Sometimes, we see a gear advancement that can add safety or functionality to a climbing need. When front points were added to crampons, long vertical ice routes became possible because we no longer needed to take the time to chop steps. When Gore-Tex came along, waterproof gear became lighter while still allowing (some) breathability for higher-output activities. When hemp ropes were replaced by kernmantle, dynamic ropes, climbers no longer had to worry about their rope breaking if they took a fall, and hard sport climbing with higher fall probabilities became a thing.

Sometimes, though, a change in technique can add in the performance or safety improvement we want without changing gear. We can learn to keep our hips back and weight our feet purposefully to get better at slab climbing. We learn to keep our elbows in when swinging an ice tool above our heads in order to keep our shoulders from pumping out too quickly.

… And we apply different knots with different properties to better fit a given circumstance.

The bowline knot used to be how climbers tied into the rope.

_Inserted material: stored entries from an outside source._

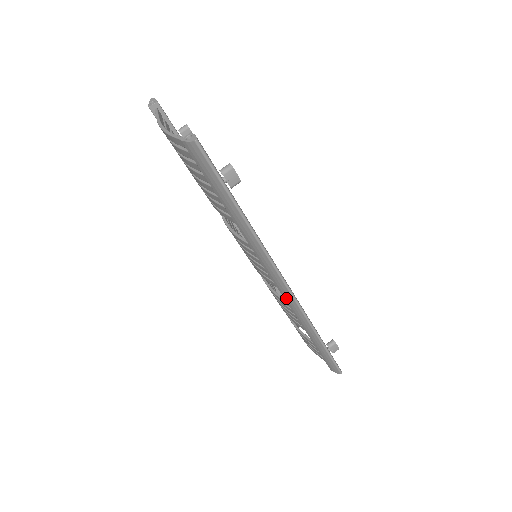
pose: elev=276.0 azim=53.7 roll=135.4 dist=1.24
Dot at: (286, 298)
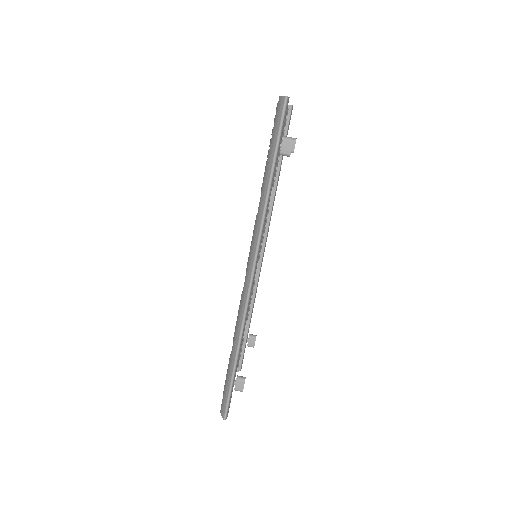
Dot at: (245, 287)
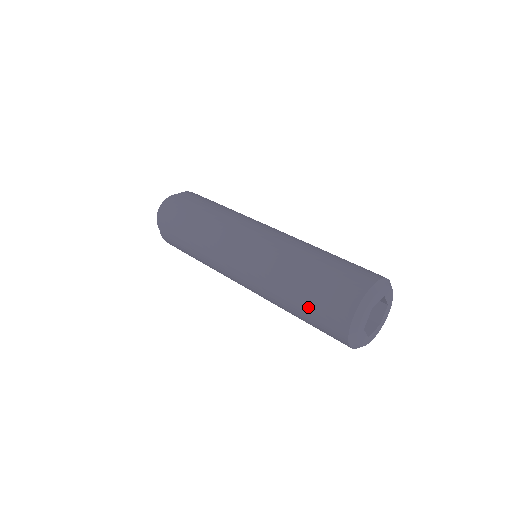
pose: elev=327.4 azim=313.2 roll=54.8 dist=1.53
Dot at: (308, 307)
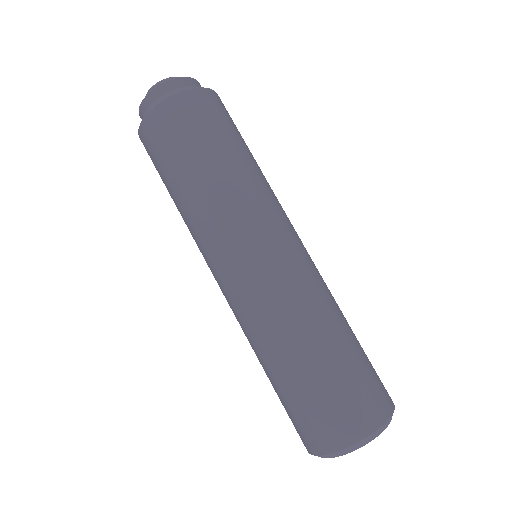
Dot at: (281, 397)
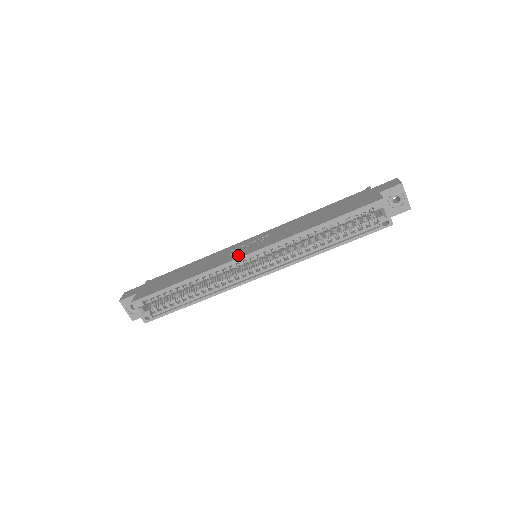
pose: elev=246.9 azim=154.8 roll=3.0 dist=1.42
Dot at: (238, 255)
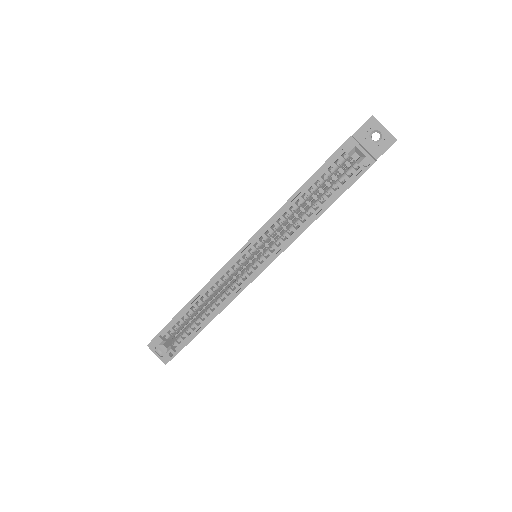
Dot at: occluded
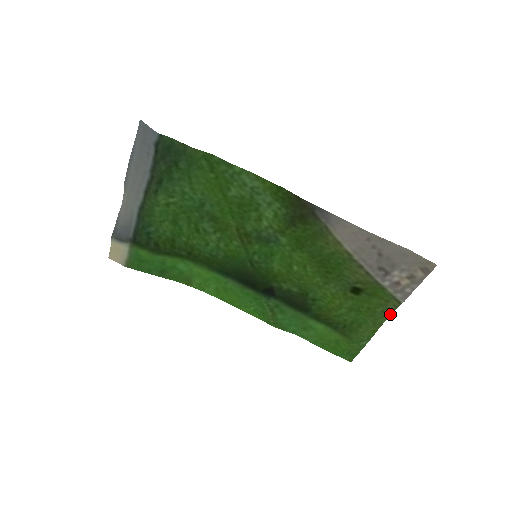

The benefits for that knot given that circumstance were that a pull on the rope - so imagine taking a fall - actually tightens the knot and that the knot is easy to untie after it gets loaded - all the better for switching the rope between climbers for a day of cragging practice.

But we moved away from the bowline because a knot that is easy to untie unties easily. we didn’t want our ultimate life-support system to have a knot that can be loosened by bounding tension on the rope.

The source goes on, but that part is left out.